Diagnostic - Cancer de l'endomètre



Quels sont les facteurs de risque du cancer de l'endomètre ?

Plusieurs facteurs peuvent favoriser l'apparition d'un cancer de l'endomètre.

L'âge constitue le principal facteur de risque : la majorité des cancers de l'endomètre surviennent après la ménopause. Les situations d'hyperœstrogénie, correspondant à une exposition prolongée ou excessive aux œstrogènes, augmentent également le risque de développer la maladie. 

Cette hyperœstrogénie est notamment favorisée par :

  • le surpoids ou l'obésité
  • la diabète
  • l'hypertension artérielle
  • certaines situations hormonales particulières.

Plus rarement, une prédisposition génétique peut être en cause.
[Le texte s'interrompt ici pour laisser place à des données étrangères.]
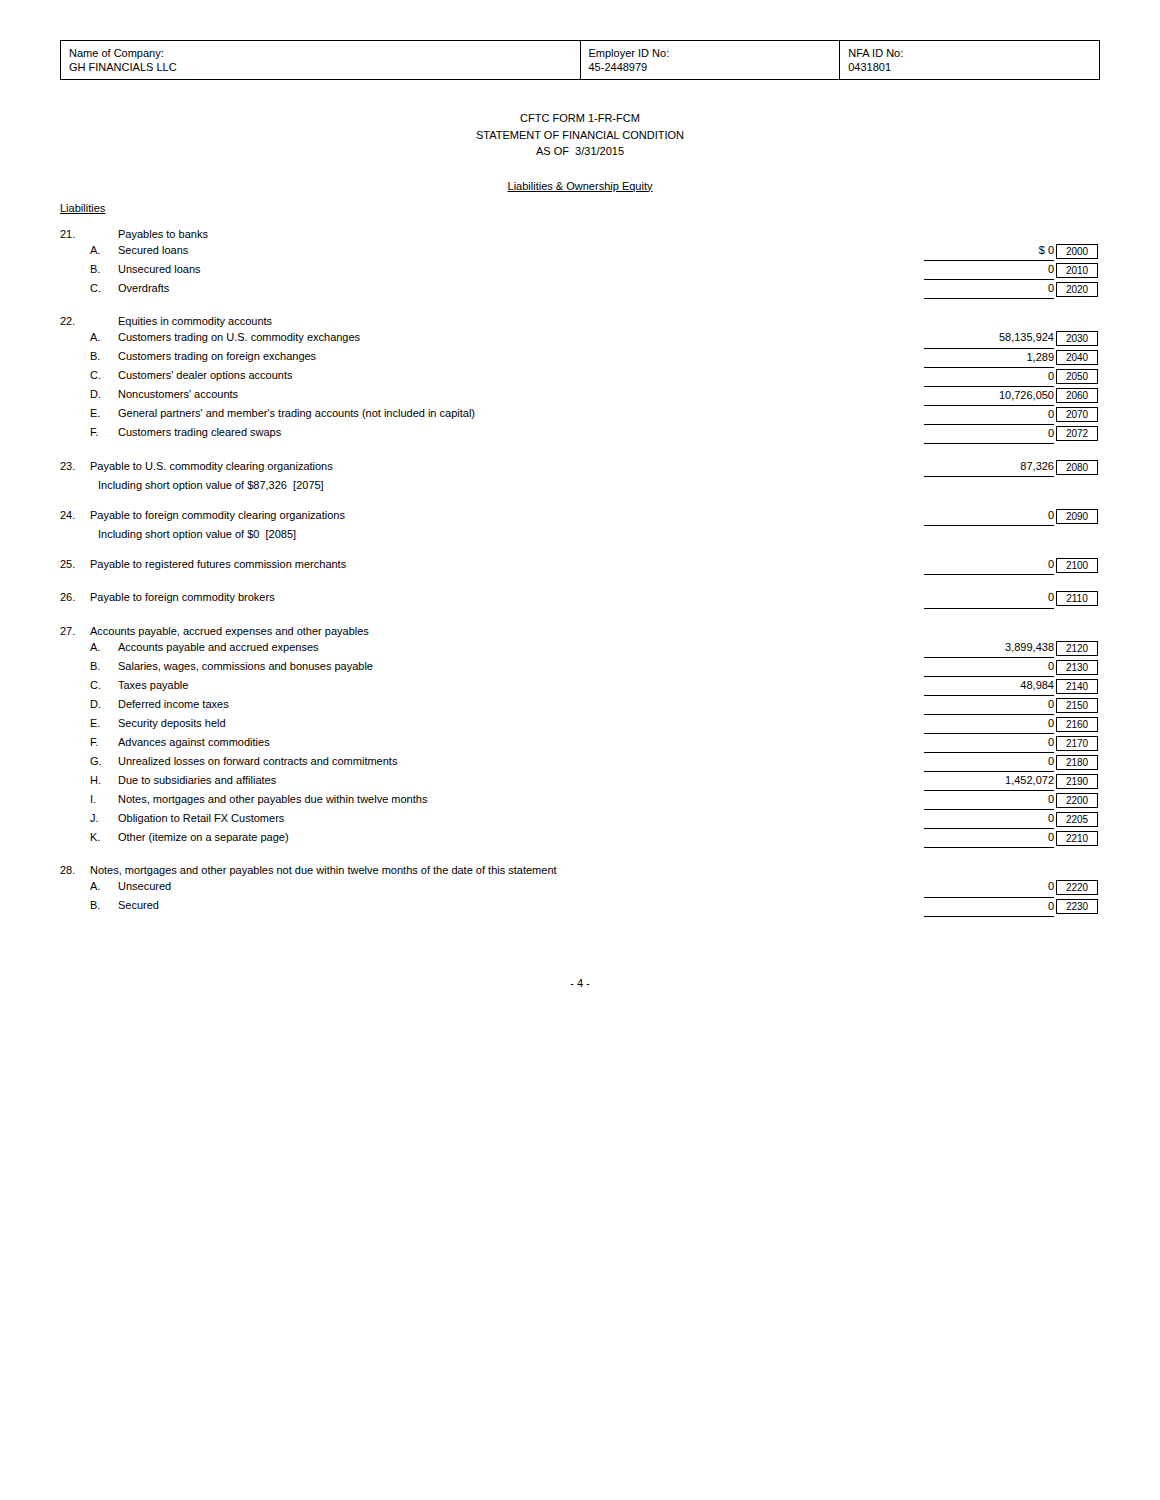| Name of Company: GH FINANCIALS LLC | Employer ID No: 45-2448979 | NFA ID No: 0431801 |
CFTC FORM 1-FR-FCM
STATEMENT OF FINANCIAL CONDITION
AS OF 3/31/2015
Liabilities & Ownership Equity
Liabilities
| 21. | | Payables to banks | | |
| | A. | Secured loans | $ 0 | 2000 |
| | B. | Unsecured loans | 0 | 2010 |
| | C. | Overdrafts | 0 | 2020 |
| 22. | | Equities in commodity accounts | | |
| | A. | Customers trading on U.S. commodity exchanges | 58,135,924 | 2030 |
| | B. | Customers trading on foreign exchanges | 1,289 | 2040 |
| | C. | Customers' dealer options accounts | 0 | 2050 |
| | D. | Noncustomers' accounts | 10,726,050 | 2060 |
| | E. | General partners' and member's trading accounts (not included in capital) | 0 | 2070 |
| | F. | Customers trading cleared swaps | 0 | 2072 |
| 23. | Payable to U.S. commodity clearing organizations | 87,326 | 2080 |
| | Including short option value of $87,326 [2075] | | |
| 24. | Payable to foreign commodity clearing organizations | 0 | 2090 |
| | Including short option value of $0 [2085] | | |
| 25. | Payable to registered futures commission merchants | 0 | 2100 |
| 26. | Payable to foreign commodity brokers | 0 | 2110 |
| 27. | Accounts payable, accrued expenses and other payables | | |
| | A. | Accounts payable and accrued expenses | 3,899,438 | 2120 |
| | B. | Salaries, wages, commissions and bonuses payable | 0 | 2130 |
| | C. | Taxes payable | 48,984 | 2140 |
| | D. | Deferred income taxes | 0 | 2150 |
| | E. | Security deposits held | 0 | 2160 |
| | F. | Advances against commodities | 0 | 2170 |
| | G. | Unrealized losses on forward contracts and commitments | 0 | 2180 |
| | H. | Due to subsidiaries and affiliates | 1,452,072 | 2190 |
| | I. | Notes, mortgages and other payables due within twelve months | 0 | 2200 |
| | J. | Obligation to Retail FX Customers | 0 | 2205 |
| | K. | Other (itemize on a separate page) | 0 | 2210 |
| 28. | Notes, mortgages and other payables not due within twelve months of the date of this statement | | |
| | A. | Unsecured | 0 | 2220 |
| | B. | Secured | 0 | 2230 |
- 4 -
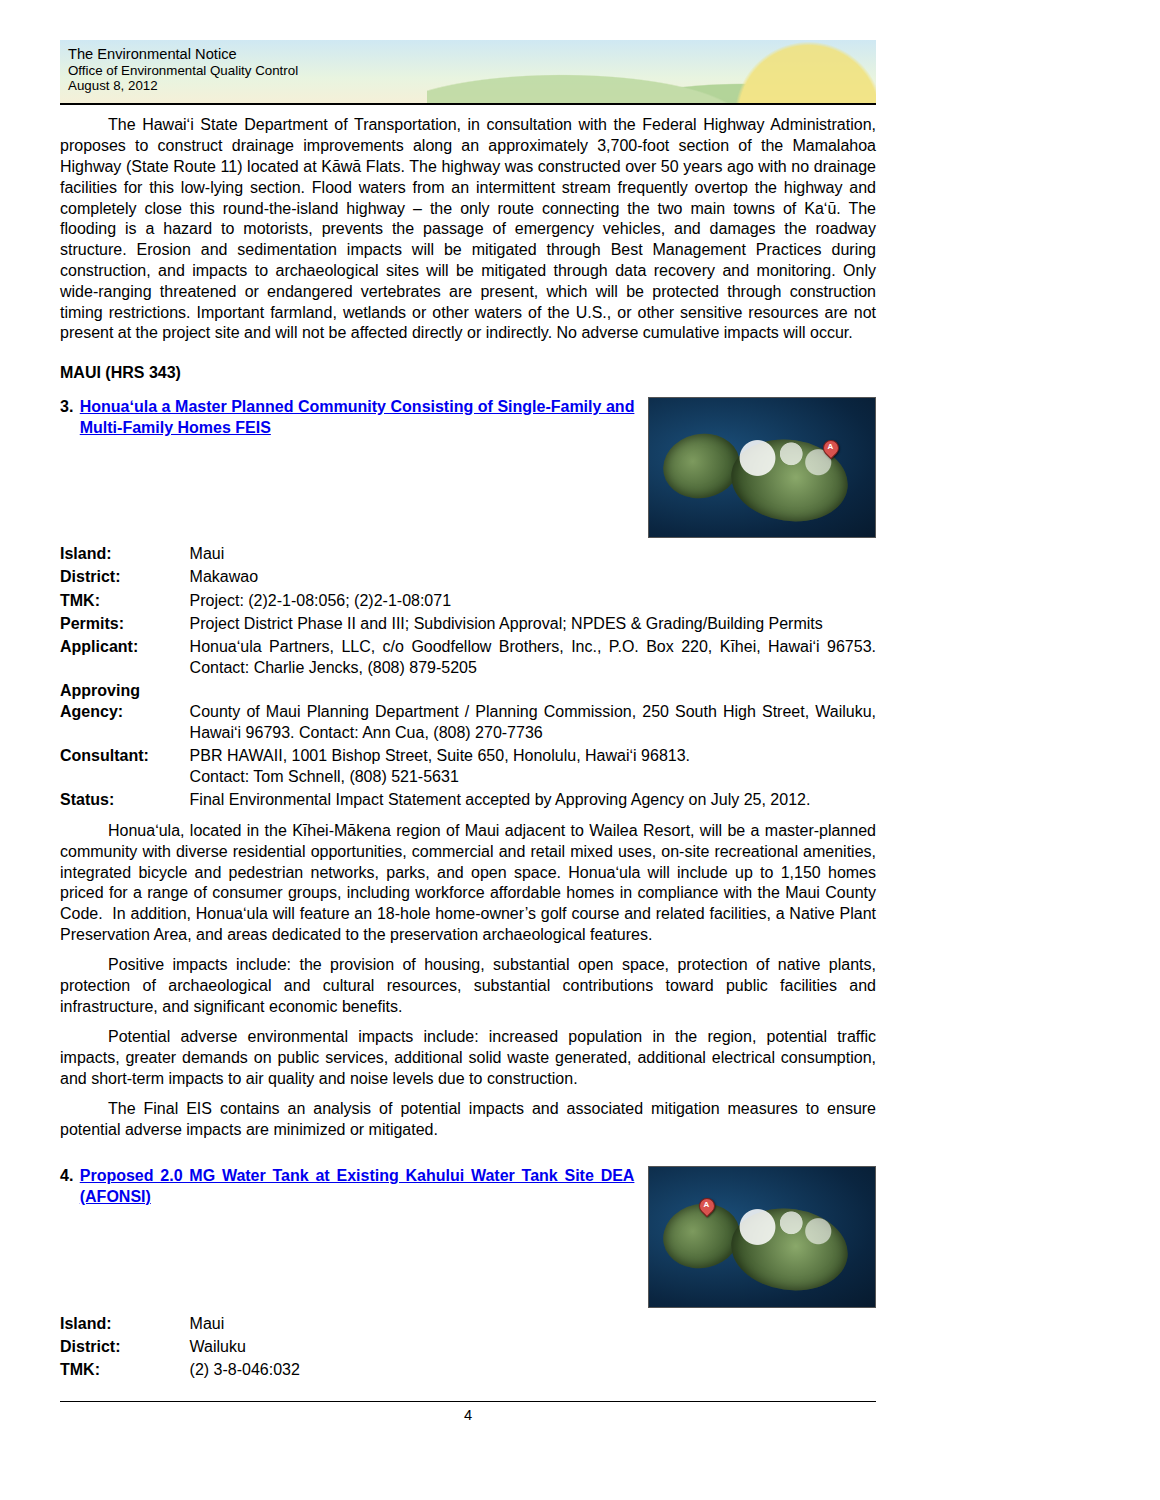The Environmental Notice
Office of Environmental Quality Control
August 8, 2012
The Hawaiʻi State Department of Transportation, in consultation with the Federal Highway Administration, proposes to construct drainage improvements along an approximately 3,700-foot section of the Mamalahoa Highway (State Route 11) located at Kāwā Flats. The highway was constructed over 50 years ago with no drainage facilities for this low-lying section. Flood waters from an intermittent stream frequently overtop the highway and completely close this round-the-island highway – the only route connecting the two main towns of Kaʻū. The flooding is a hazard to motorists, prevents the passage of emergency vehicles, and damages the roadway structure. Erosion and sedimentation impacts will be mitigated through Best Management Practices during construction, and impacts to archaeological sites will be mitigated through data recovery and monitoring. Only wide-ranging threatened or endangered vertebrates are present, which will be protected through construction timing restrictions. Important farmland, wetlands or other waters of the U.S., or other sensitive resources are not present at the project site and will not be affected directly or indirectly. No adverse cumulative impacts will occur.
MAUI (HRS 343)
A
3.
Honuaʻula a Master Planned Community Consisting of Single-Family and Multi-Family Homes FEIS
| Island: | Maui |
| District: | Makawao |
| TMK: | Project: (2)2-1-08:056; (2)2-1-08:071 |
| Permits: | Project District Phase II and III; Subdivision Approval; NPDES & Grading/Building Permits |
| Applicant: | Honuaʻula Partners, LLC, c/o Goodfellow Brothers, Inc., P.O. Box 220, Kīhei, Hawaiʻi 96753. Contact: Charlie Jencks, (808) 879-5205 |
| Approving Agency: | County of Maui Planning Department / Planning Commission, 250 South High Street, Wailuku, Hawaiʻi 96793. Contact: Ann Cua, (808) 270-7736 |
| Consultant: | PBR HAWAII, 1001 Bishop Street, Suite 650, Honolulu, Hawaiʻi 96813. Contact: Tom Schnell, (808) 521-5631 |
| Status: | Final Environmental Impact Statement accepted by Approving Agency on July 25, 2012. |
Honuaʻula, located in the Kīhei-Mākena region of Maui adjacent to Wailea Resort, will be a master-planned community with diverse residential opportunities, commercial and retail mixed uses, on-site recreational amenities, integrated bicycle and pedestrian networks, parks, and open space. Honuaʻula will include up to 1,150 homes priced for a range of consumer groups, including workforce affordable homes in compliance with the Maui County Code. In addition, Honuaʻula will feature an 18-hole home-owner’s golf course and related facilities, a Native Plant Preservation Area, and areas dedicated to the preservation archaeological features.
Positive impacts include: the provision of housing, substantial open space, protection of native plants, protection of archaeological and cultural resources, substantial contributions toward public facilities and infrastructure, and significant economic benefits.
Potential adverse environmental impacts include: increased population in the region, potential traffic impacts, greater demands on public services, additional solid waste generated, additional electrical consumption, and short-term impacts to air quality and noise levels due to construction.
The Final EIS contains an analysis of potential impacts and associated mitigation measures to ensure potential adverse impacts are minimized or mitigated.
A
4.
Proposed 2.0 MG Water Tank at Existing Kahului Water Tank Site DEA (AFONSI)
| Island: | Maui |
| District: | Wailuku |
| TMK: | (2) 3-8-046:032 |
4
C'est notamment le cas du syndrome de Lynch, une maladie héréditaire qui augmente le risque de plusieurs cancers, dont celui de l'endomètre.
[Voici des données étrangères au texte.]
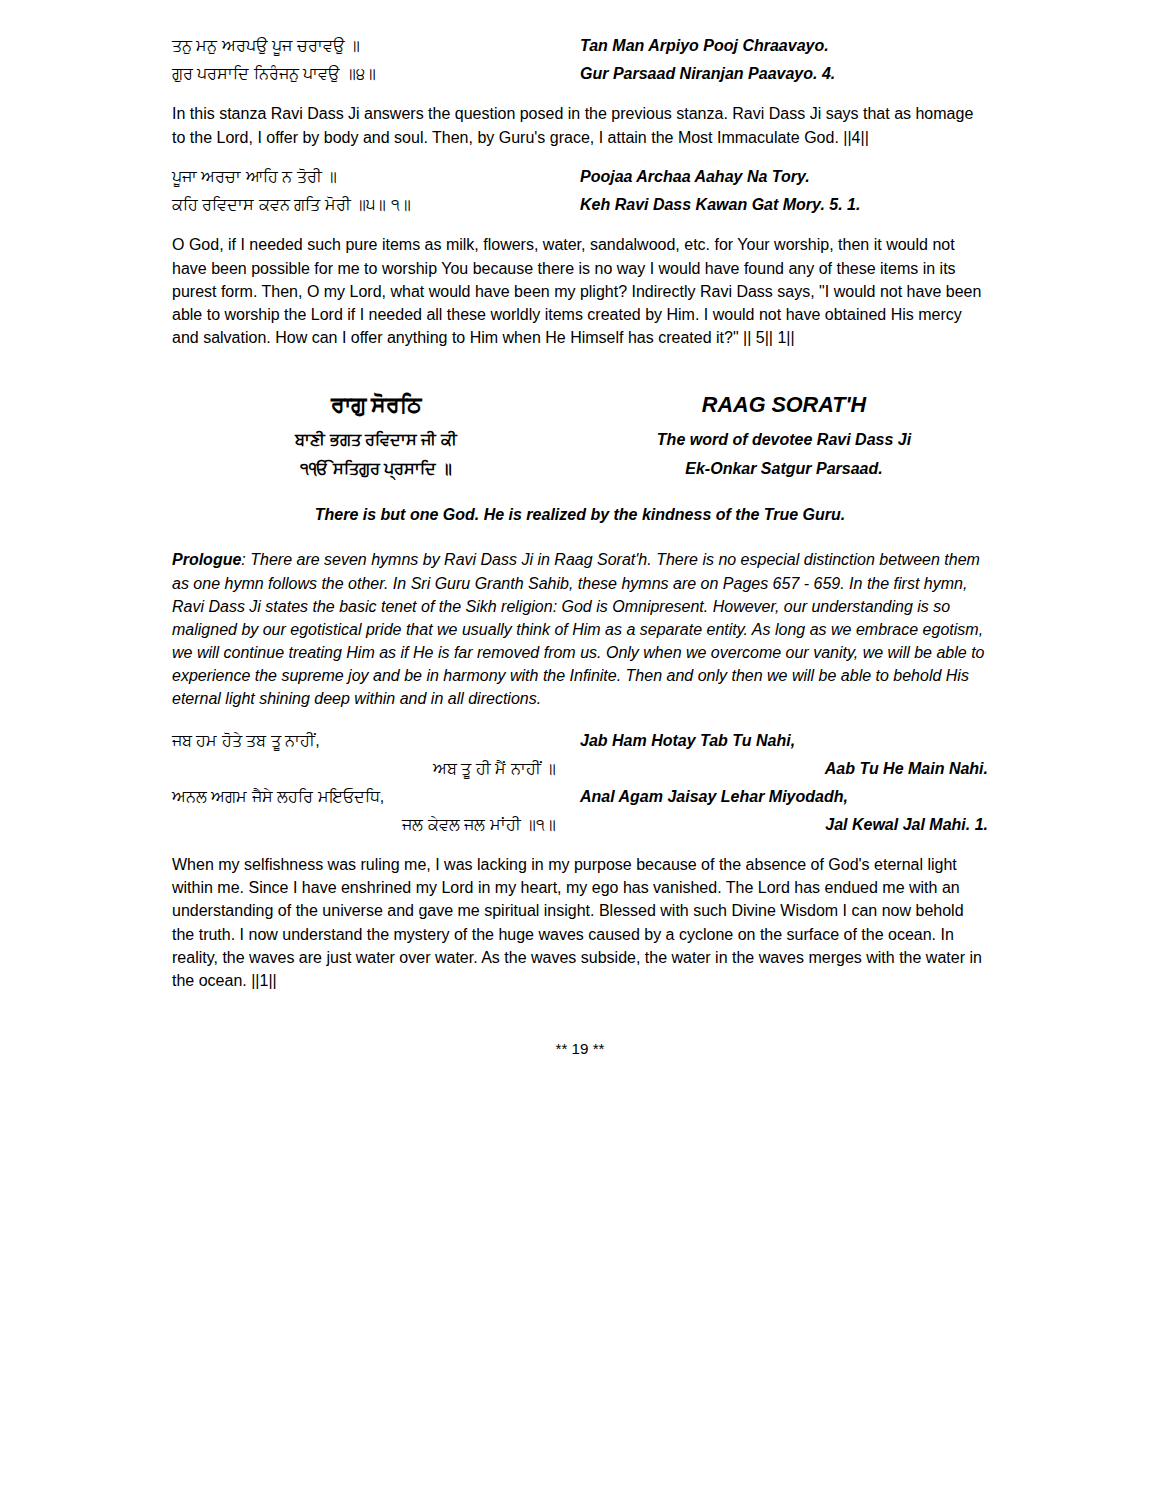ਤਨੁ ਮਨੁ ਅਰਪਉ ਪੂਜ ਚਰਾਵਉ ॥
Tan Man Arpiyo Pooj Chraavayo.
ਗੁਰ ਪਰਸਾਦਿ ਨਿਰੰਜਨੁ ਪਾਵਉ ॥੪॥
Gur Parsaad Niranjan Paavayo. 4.
In this stanza Ravi Dass Ji answers the question posed in the previous stanza. Ravi Dass Ji says that as homage to the Lord, I offer by body and soul. Then, by Guru's grace, I attain the Most Immaculate God. ||4||
ਪੂਜਾ ਅਰਚਾ ਆਹਿ ਨ ਤੋਰੀ ॥
Poojaa Archaa Aahay Na Tory.
ਕਹਿ ਰਵਿਦਾਸ ਕਵਨ ਗਤਿ ਮੋਰੀ ॥੫॥ ੧॥
Keh Ravi Dass Kawan Gat Mory. 5. 1.
O God, if I needed such pure items as milk, flowers, water, sandalwood, etc. for Your worship, then it would not have been possible for me to worship You because there is no way I would have found any of these items in its purest form. Then, O my Lord, what would have been my plight? Indirectly Ravi Dass says, "I would not have been able to worship the Lord if I needed all these worldly items created by Him. I would not have obtained His mercy and salvation. How can I offer anything to Him when He Himself has created it?" || 5|| 1||
ਰਾਗੁ ਸੋਰਠਿ
RAAG SORAT'H
ਬਾਣੀ ਭਗਤ ਰਵਿਦਾਸ ਜੀ ਕੀ
The word of devotee Ravi Dass Ji
੧ੴ ਸਤਿਗੁਰ ਪ੍ਰਸਾਦਿ ॥
Ek-Onkar Satgur Parsaad.
There is but one God. He is realized by the kindness of the True Guru.
Prologue: There are seven hymns by Ravi Dass Ji in Raag Sorat'h. There is no especial distinction between them as one hymn follows the other. In Sri Guru Granth Sahib, these hymns are on Pages 657 - 659. In the first hymn, Ravi Dass Ji states the basic tenet of the Sikh religion: God is Omnipresent. However, our understanding is so maligned by our egotistical pride that we usually think of Him as a separate entity. As long as we embrace egotism, we will continue treating Him as if He is far removed from us. Only when we overcome our vanity, we will be able to experience the supreme joy and be in harmony with the Infinite. Then and only then we will be able to behold His eternal light shining deep within and in all directions.
ਜਬ ਹਮ ਹੋਤੇ ਤਬ ਤੂ ਨਾਹੀਂ,
Jab Ham Hotay Tab Tu Nahi,
ਅਬ ਤੂ ਹੀ ਮੈਂ ਨਾਹੀਂ ॥
Aab Tu He Main Nahi.
ਅਨਲ ਅਗਮ ਜੈਸੇ ਲਹਰਿ ਮਇਓਦਧਿ,
Anal Agam Jaisay Lehar Miyodadh,
ਜਲ ਕੇਵਲ ਜਲ ਮਾਂਹੀ ॥੧॥
Jal Kewal Jal Mahi. 1.
When my selfishness was ruling me, I was lacking in my purpose because of the absence of God's eternal light within me. Since I have enshrined my Lord in my heart, my ego has vanished. The Lord has endued me with an understanding of the universe and gave me spiritual insight. Blessed with such Divine Wisdom I can now behold the truth. I now understand the mystery of the huge waves caused by a cyclone on the surface of the ocean. In reality, the waves are just water over water. As the waves subside, the water in the waves merges with the water in the ocean. ||1||
** 19 **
Quels sont les symptômes du cancer de l'endomètre ?

Le principal signe d'alerte est la survenue de saignements vaginaux après la ménopause.

Chez une femme ménopausée, tout saignement vaginal doit conduire à consulter rapidement un professionnel de santé afin d'en rechercher l'origine.

Dans la majorité des cas, ce symptôme permet un diagnostic relativement précoce de la maladie.

À ce jour, sauf situations particulières liées à un risque génétique identifié, il n'existe pas de programme de dépistage organisé ou de test de dépistage validé pour le cancer de l'endomètre.

Comment est posé le diagnostic ?

Le diagnostic débute par une consultation spécialisée comprenant un interrogatoire médical et un examen clinique.

La confirmation du diagnostic repose sur l'analyse d'un prélèvement de l'endomètre réalisé par biopsie.

Cette biopsie peut être effectuée :

  • en consultation et/ou
  • lors d'une hystéroscopie réalisée au bloc opératoire.

L'hystéroscopie est un examen qui permet d'explorer l'intérieur de l'utérus à l'aide d'une caméra miniaturisée afin de visualiser directement la muqueuse utérine et de réaliser des prélèvements ciblés si nécessaire.

Les échantillons prélevés sont ensuite analysés par un médecin anatomopathologiste afin de déterminer la nature exacte de la tumeur et ses caractéristiques biologiques.

Le bilan d'extension

Lorsque le diagnostic de cancer est confirmé, des examens complémentaires d'imagerie peuvent être prescrits afin d'évaluer l'étendue de la maladie.

Selon les situations, ce bilan peut comprendre :

  • une IRM pelvienne
  • un scanner
  • un TEP-scanner (PET scan).

Ces examens permettent notamment de préciser l'atteinte éventuelle des ganglions lymphatiques ou d'autres organes et d'adapter la stratégie thérapeutique.

Un cancer souvent diagnostiqué précocement

Le cancer de l'endomètre présente la particularité d'être fréquemment détecté à un stade précoce grâce à l'apparition rapide de symptômes, notamment les saignements post-ménopausiques.

Ainsi, près de 80% des patientes sont diagnostiquées à un stade débutant de la maladie, ce qui explique son pronostic globalement favorable lorsque la prise en charge est réalisée rapidement.

Focus : le syndrome de Lynch

Dans une minorité des cas, le cancer de l'endomètre est associé à une prédisposition génétique appelée syndrome de Lynch.

Cette maladie héréditaire augmente le risque de développer plusieurs types de cancers, notamment les cancers colorectaux, de l'endomètre et de l'ovaire.

Au Centre Léon Bérard, la recherche d'un syndrome de Lynch fait partie de l'évaluation diagnostique, en particulier chez les femmes plus jeunes ou lorsque le contexte familial est évocateur.

Lorsqu'un syndrome de Lynch est identifié, une consultation d'oncogénétique peut être proposée afin d'évaluer le risque pour les membres de la famille et d'organiser un suivi adapté.